* _Work request_: In the copy of these records, include no pictures and change nothing else.
+-------+
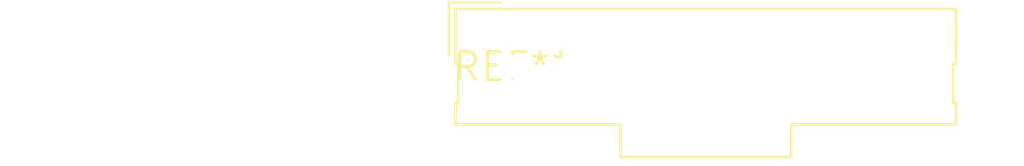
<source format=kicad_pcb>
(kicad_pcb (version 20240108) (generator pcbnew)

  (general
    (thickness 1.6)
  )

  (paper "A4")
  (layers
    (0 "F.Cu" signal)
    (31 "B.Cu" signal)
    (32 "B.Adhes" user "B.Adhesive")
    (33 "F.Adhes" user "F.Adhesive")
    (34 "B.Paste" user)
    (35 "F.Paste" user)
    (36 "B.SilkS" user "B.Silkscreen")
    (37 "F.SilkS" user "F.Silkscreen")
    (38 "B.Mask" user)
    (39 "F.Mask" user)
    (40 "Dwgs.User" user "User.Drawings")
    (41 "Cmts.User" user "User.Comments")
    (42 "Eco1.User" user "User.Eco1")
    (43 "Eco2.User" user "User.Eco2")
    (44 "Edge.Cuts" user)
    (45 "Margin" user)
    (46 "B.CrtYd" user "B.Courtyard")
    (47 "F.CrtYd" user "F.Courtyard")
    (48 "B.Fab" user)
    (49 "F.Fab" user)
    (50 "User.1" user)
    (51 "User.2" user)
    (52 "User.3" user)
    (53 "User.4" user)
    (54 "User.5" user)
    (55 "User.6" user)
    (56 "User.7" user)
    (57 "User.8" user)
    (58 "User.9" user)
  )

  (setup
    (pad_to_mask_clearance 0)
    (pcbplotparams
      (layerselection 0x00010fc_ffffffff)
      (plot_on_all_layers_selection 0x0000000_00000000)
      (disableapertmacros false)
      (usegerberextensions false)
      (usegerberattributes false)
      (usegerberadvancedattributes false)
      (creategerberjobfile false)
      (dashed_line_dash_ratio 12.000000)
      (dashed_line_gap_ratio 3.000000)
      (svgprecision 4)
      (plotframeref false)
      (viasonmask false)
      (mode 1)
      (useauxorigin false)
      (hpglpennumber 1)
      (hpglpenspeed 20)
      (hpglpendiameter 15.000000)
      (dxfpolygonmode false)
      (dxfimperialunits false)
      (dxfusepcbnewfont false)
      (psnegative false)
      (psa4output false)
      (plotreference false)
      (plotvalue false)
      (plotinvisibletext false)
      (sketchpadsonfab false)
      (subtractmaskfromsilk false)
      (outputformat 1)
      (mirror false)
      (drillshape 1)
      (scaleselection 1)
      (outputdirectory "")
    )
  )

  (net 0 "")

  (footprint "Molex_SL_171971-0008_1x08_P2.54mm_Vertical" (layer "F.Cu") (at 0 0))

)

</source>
+-------+
* _Response to this exercise_:
<source format=kicad_pcb>
(kicad_pcb (version 20240108) (generator pcbnew)

  (general
    (thickness 1.6)
  )

  (paper "A4")
  (layers
    (0 "F.Cu" signal)
    (31 "B.Cu" signal)
    (32 "B.Adhes" user "B.Adhesive")
    (33 "F.Adhes" user "F.Adhesive")
    (34 "B.Paste" user)
    (35 "F.Paste" user)
    (36 "B.SilkS" user "B.Silkscreen")
    (37 "F.SilkS" user "F.Silkscreen")
    (38 "B.Mask" user)
    (39 "F.Mask" user)
    (40 "Dwgs.User" user "User.Drawings")
    (41 "Cmts.User" user "User.Comments")
    (42 "Eco1.User" user "User.Eco1")
    (43 "Eco2.User" user "User.Eco2")
    (44 "Edge.Cuts" user)
    (45 "Margin" user)
    (46 "B.CrtYd" user "B.Courtyard")
    (47 "F.CrtYd" user "F.Courtyard")
    (48 "B.Fab" user)
    (49 "F.Fab" user)
    (50 "User.1" user)
    (51 "User.2" user)
    (52 "User.3" user)
    (53 "User.4" user)
    (54 "User.5" user)
    (55 "User.6" user)
    (56 "User.7" user)
    (57 "User.8" user)
    (58 "User.9" user)
  )

  (setup
    (pad_to_mask_clearance 0)
    (pcbplotparams
      (layerselection 0x00010fc_ffffffff)
      (plot_on_all_layers_selection 0x0000000_00000000)
      (disableapertmacros false)
      (usegerberextensions false)
      (usegerberattributes false)
      (usegerberadvancedattributes false)
      (creategerberjobfile false)
      (dashed_line_dash_ratio 12.000000)
      (dashed_line_gap_ratio 3.000000)
      (svgprecision 4)
      (plotframeref false)
      (viasonmask false)
      (mode 1)
      (useauxorigin false)
      (hpglpennumber 1)
      (hpglpenspeed 20)
      (hpglpendiameter 15.000000)
      (dxfpolygonmode false)
      (dxfimperialunits false)
      (dxfusepcbnewfont false)
      (psnegative false)
      (psa4output false)
      (plotreference false)
      (plotvalue false)
      (plotinvisibletext false)
      (sketchpadsonfab false)
      (subtractmaskfromsilk false)
      (outputformat 1)
      (mirror false)
      (drillshape 1)
      (scaleselection 1)
      (outputdirectory "")
    )
  )

  (net 0 "")

  (footprint "Molex_SL_171971-0008_1x08_P2.54mm_Vertical" (layer "F.Cu") (at 0 0))

)

</source>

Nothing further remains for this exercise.